**Aim of the task**
The expected response is a copy of every line in the entries below that includes the word "phải".

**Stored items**
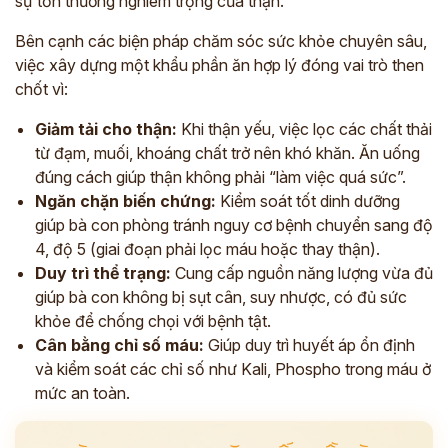
sự tổn thương nghiêm trọng của thận.
Bên cạnh các biện pháp chăm sóc sức khỏe chuyên sâu,
việc xây dựng một khẩu phần ăn hợp lý đóng vai trò then
chốt vì:
Giảm tải cho thận:
Khi thận yếu, việc lọc các chất thải
từ đạm, muối, khoáng chất trở nên khó khăn. Ăn uống
đúng cách giúp thận không phải “làm việc quá sức”.
Ngăn chặn biến chứng:
Kiểm soát tốt dinh dưỡng
giúp bà con phòng tránh nguy cơ bệnh chuyển sang độ
4, độ 5 (giai đoạn phải lọc máu hoặc thay thận).
Duy trì thể trạng:
Cung cấp nguồn năng lượng vừa đủ
giúp bà con không bị sụt cân, suy nhược, có đủ sức
khỏe để chống chọi với bệnh tật.
Cân bằng chỉ số máu:
Giúp duy trì huyết áp ổn định
và kiểm soát các chỉ số như Kali, Phospho trong máu ở
mức an toàn.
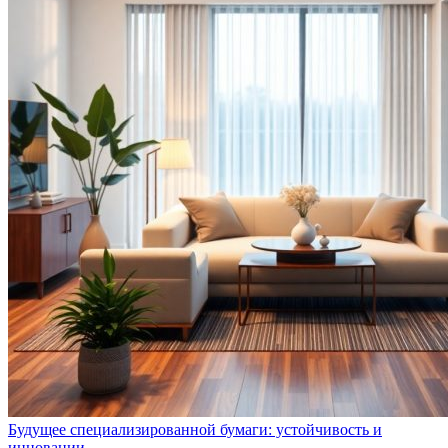
Будущее специализированной бумаги: устойчивость и
инновации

**Response area**
đúng cách giúp thận không phải “làm việc quá sức”.
4, độ 5 (giai đoạn phải lọc máu hoặc thay thận).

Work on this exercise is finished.